Forum Moderators: coopster & phranque

Message Too Old, No Replies

Regular expressions / Apache logs

Driving me up the wall!

         

sugarkane

7:58 am on Apr 2, 2001 (gmt 0)

WebmasterWorld Senior Member 10+ Year Member



I'm trying to parse Apache logfiles, and having trouble splitting the user agent into a variable. The log is in the standard 'combined' format, and this is the code I'm using:

open (FP,"/root/logfile");
while(<FP>) {
($host,$rfc931,$user,$date,$request,$URL,$status,$bytes,$refer,$ua) = /^(\S+) (\S+) (\S+) \[([^]]+)\] "(\w+) (\S+).*" (\d+) (\S+) "(\S+)" ".*"/;
}
close(FP);

I can match every other field in the log, but $ua is always empty.

Any ideas?

Brett_Tabke

12:50 pm on Apr 2, 2001 (gmt 0)

WebmasterWorld Administrator 10+ Year Member Top Contributors Of The Month



<- no regex expert.

Which means I usually do it in steps. Normally, I'm not going to use every field, so breaking it down a few at a time isn't a big problem.
(line is the log line)...

($Domain,$rfc931,$authuser,$TimeDate,$Request,$Status,$Bytes,$Referrer,$Agent) = $line =~ /^(\S+) (\S+) (\S+) \[([^\]\[]+)\] \"([^"]*)\" (\S+) (\S+) \"?([^"]*)\"? \"([^"]*)\"/o;

sugarkane

2:25 pm on Apr 2, 2001 (gmt 0)

WebmasterWorld Senior Member 10+ Year Member



Thanks Brett, that works fine. Now, if I can only decipher how it works... ;)

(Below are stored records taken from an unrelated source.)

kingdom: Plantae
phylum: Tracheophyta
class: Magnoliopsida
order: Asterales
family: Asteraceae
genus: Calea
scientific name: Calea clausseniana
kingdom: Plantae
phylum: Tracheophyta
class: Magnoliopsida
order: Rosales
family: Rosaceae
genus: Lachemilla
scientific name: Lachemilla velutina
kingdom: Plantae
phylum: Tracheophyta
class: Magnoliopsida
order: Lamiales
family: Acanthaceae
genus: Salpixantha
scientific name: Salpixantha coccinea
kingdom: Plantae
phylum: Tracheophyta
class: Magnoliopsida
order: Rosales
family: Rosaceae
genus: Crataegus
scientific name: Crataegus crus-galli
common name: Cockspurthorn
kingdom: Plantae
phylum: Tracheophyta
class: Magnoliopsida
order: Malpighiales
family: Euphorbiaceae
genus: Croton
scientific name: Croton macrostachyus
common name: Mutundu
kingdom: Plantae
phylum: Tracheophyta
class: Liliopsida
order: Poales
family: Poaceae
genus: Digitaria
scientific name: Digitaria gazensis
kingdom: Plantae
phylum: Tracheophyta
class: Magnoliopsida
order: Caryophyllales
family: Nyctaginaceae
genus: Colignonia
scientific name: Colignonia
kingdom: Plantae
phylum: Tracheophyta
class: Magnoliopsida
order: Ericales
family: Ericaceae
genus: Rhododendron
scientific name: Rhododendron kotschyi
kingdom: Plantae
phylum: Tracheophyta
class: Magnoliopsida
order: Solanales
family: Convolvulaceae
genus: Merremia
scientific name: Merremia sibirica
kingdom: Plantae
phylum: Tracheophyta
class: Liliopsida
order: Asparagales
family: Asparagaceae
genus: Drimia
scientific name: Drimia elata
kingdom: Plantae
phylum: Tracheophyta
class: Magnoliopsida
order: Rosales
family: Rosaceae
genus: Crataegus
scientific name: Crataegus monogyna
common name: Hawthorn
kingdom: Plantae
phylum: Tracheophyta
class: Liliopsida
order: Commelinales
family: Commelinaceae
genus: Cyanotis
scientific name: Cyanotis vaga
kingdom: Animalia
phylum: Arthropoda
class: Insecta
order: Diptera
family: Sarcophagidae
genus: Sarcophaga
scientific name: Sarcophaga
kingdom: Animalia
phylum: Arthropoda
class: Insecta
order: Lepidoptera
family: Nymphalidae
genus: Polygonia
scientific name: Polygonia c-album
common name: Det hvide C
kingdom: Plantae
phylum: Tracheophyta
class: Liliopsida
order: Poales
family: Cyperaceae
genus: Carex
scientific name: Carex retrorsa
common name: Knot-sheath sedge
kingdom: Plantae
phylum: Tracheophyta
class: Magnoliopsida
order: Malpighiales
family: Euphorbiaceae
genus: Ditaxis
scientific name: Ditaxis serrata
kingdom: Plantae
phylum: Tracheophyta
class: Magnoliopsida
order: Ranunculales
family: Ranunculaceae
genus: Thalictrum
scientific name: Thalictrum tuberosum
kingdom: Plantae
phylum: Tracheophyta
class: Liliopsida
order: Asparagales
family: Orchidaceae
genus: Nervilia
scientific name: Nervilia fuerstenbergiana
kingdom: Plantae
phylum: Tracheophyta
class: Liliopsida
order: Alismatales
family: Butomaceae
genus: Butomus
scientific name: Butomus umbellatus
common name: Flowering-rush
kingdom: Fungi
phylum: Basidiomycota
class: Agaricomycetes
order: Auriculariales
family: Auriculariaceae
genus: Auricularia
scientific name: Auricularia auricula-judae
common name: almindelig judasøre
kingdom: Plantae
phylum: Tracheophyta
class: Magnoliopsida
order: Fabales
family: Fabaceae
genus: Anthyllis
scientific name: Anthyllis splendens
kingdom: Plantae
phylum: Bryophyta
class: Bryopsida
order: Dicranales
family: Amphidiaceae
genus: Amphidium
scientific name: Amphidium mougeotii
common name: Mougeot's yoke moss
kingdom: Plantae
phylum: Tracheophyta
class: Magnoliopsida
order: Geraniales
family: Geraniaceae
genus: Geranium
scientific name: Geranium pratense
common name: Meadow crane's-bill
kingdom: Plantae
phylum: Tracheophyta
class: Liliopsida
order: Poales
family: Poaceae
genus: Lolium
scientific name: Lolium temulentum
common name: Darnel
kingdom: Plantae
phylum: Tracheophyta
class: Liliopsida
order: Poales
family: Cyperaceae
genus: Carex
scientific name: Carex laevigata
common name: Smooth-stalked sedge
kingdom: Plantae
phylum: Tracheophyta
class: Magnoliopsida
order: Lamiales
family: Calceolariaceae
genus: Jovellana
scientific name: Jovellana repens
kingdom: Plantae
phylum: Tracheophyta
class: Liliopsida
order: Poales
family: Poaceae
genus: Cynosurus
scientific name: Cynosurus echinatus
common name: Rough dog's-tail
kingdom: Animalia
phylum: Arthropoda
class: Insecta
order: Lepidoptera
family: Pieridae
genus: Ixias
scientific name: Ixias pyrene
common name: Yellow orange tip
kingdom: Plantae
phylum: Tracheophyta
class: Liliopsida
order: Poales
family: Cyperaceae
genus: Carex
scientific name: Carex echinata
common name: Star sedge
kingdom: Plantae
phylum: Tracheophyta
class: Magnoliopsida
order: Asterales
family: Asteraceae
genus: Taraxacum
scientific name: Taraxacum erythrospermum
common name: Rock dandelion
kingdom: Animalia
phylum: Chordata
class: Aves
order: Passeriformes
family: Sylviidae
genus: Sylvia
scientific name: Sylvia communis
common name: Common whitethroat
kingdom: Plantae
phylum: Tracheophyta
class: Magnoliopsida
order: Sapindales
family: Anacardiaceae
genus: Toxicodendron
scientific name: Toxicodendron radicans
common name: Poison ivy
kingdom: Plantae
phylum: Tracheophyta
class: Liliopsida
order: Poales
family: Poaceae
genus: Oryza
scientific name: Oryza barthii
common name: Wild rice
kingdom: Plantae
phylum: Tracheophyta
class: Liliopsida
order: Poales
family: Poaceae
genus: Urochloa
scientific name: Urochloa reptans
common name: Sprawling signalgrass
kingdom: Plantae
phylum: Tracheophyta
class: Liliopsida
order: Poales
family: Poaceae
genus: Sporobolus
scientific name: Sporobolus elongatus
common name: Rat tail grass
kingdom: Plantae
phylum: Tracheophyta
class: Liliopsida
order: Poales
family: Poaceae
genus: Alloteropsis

How does the 'o' modifier at the end effect things?

Brett_Tabke

8:05 pm on Apr 2, 2001 (gmt 0)

WebmasterWorld Administrator 10+ Year Member Top Contributors Of The Month



The o keeps it from backtracking and reanalyzing the line if it can't find a match. Really speeds things up, but in this case it is a left over of older code as /o only is effective if the regex contains a variable.

See Perl FAQ 6 "What is /o really for?"